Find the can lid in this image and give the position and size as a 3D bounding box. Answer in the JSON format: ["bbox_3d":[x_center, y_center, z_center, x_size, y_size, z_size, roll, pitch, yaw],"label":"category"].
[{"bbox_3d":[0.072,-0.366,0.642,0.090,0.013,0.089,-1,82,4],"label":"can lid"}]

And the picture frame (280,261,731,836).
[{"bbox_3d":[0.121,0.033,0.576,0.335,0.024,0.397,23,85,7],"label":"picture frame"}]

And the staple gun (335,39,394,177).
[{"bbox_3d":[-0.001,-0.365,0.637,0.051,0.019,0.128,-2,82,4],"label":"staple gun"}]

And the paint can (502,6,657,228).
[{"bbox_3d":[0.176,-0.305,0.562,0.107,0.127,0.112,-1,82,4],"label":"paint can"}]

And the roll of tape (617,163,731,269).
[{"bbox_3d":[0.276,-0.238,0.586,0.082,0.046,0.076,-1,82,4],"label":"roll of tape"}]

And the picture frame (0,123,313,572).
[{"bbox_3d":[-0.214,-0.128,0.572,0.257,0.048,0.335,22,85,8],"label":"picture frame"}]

## WHAT IS NEEDED
Write out the data above once more, exactly as it stands.

## ANSWER BELOW
Find the can lid in this image and give the position and size as a 3D bounding box. Answer in the JSON format: ["bbox_3d":[x_center, y_center, z_center, x_size, y_size, z_size, roll, pitch, yaw],"label":"category"].
[{"bbox_3d":[0.072,-0.366,0.642,0.090,0.013,0.089,-1,82,4],"label":"can lid"}]

And the picture frame (280,261,731,836).
[{"bbox_3d":[0.121,0.033,0.576,0.335,0.024,0.397,23,85,7],"label":"picture frame"}]

And the staple gun (335,39,394,177).
[{"bbox_3d":[-0.001,-0.365,0.637,0.051,0.019,0.128,-2,82,4],"label":"staple gun"}]

And the paint can (502,6,657,228).
[{"bbox_3d":[0.176,-0.305,0.562,0.107,0.127,0.112,-1,82,4],"label":"paint can"}]

And the roll of tape (617,163,731,269).
[{"bbox_3d":[0.276,-0.238,0.586,0.082,0.046,0.076,-1,82,4],"label":"roll of tape"}]

And the picture frame (0,123,313,572).
[{"bbox_3d":[-0.214,-0.128,0.572,0.257,0.048,0.335,22,85,8],"label":"picture frame"}]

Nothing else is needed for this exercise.